Gauguin, like so many famous artists, regularly suffered with bouts of depression and mental illness throughout his career and constantly went in new directions for his painting as he struggled for satisfaction with his own progression. Many artists rarely find satisfaction and comfort, but spend a lot of time striving for it. Gauguin became unimpressed with traditional and contemporary European art of this era and so started to find interest in other regional art from Africa and Asia. Japanese art was certainly to his taste, as it was with Van Gogh and Claude Monet too.
Gauguin's friendship with extraordinary Dutch painter Vincent Van Gogh is well covered online and it's written accounts and they spent a short period together in Arles in an attempt to inspire each other. The instability of each artist's character meant it was always likely to prove a rocky period, but they left on reasonably good ground, each understanding their own issues and accepting them accordingly. Paul Gauguin is known to have dismissed Van Gogh's work in part and failed to appreciate Vincent's talents. Paul Gauguin did however purchase some of Van Gogh's sunflowers series.
Paul Gauguin paintings remain an important and uniquely significant development in the art world of that period which has retained it's role in French art. Impressionism and post-impressionism art movements hold Gauguin in high regard and his desire to choose unusual choices as topics for his oil paintings have ensured his paintings retain interest and desire. Very few artists have matched his character and style in recent years.

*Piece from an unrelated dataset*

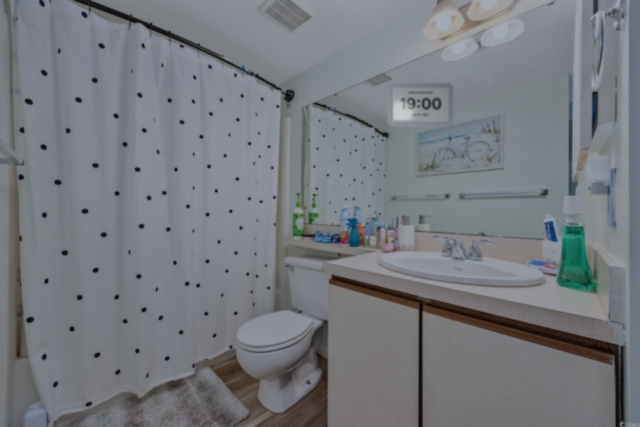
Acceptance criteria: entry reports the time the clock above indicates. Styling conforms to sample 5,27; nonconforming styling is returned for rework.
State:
19,00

Gauguin, like so many famous artists, regularly suffered with bouts of depression and mental illness throughout his career and constantly went in new directions for his painting as he struggled for satisfaction with his own progression. Many artists rarely find satisfaction and comfort, but spend a lot of time striving for it. Gauguin became unimpressed with traditional and contemporary European art of this era and so started to find interest in other regional art from Africa and Asia. Japanese art was certainly to his taste, as it was with Van Gogh and Claude Monet too.

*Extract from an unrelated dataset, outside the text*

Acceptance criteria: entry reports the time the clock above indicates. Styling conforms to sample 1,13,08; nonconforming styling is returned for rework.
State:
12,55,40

Gauguin's friendship with extraordinary Dutch painter Vincent Van Gogh is well covered online and it's written accounts and they spent a short period together in Arles in an attempt to inspire each other. The instability of each artist's character meant it was always likely to prove a rocky period, but they left on reasonably good ground, each understanding their own issues and accepting them accordingly. Paul Gauguin is known to have dismissed Van Gogh's work in part and failed to appreciate Vincent's talents. Paul Gauguin did however purchase some of Van Gogh's sunflowers series.

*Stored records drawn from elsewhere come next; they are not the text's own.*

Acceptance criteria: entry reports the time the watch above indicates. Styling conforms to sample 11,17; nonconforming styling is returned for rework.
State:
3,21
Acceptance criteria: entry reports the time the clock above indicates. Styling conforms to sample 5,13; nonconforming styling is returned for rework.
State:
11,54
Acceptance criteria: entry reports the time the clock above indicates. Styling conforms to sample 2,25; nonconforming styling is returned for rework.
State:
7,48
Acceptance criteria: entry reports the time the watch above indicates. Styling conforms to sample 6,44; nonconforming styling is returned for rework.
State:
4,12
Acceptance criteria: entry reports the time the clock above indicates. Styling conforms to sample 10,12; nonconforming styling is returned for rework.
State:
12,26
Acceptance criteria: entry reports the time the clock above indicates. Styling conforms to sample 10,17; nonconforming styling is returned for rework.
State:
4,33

Paul Gauguin paintings remain an important and uniquely significant development in the art world of that period which has retained it's role in French art. Impressionism and post-impressionism art movements hold Gauguin in high regard and his desire to choose unusual choices as topics for his oil paintings have ensured his paintings retain interest and desire. Very few artists have matched his character and style in recent years.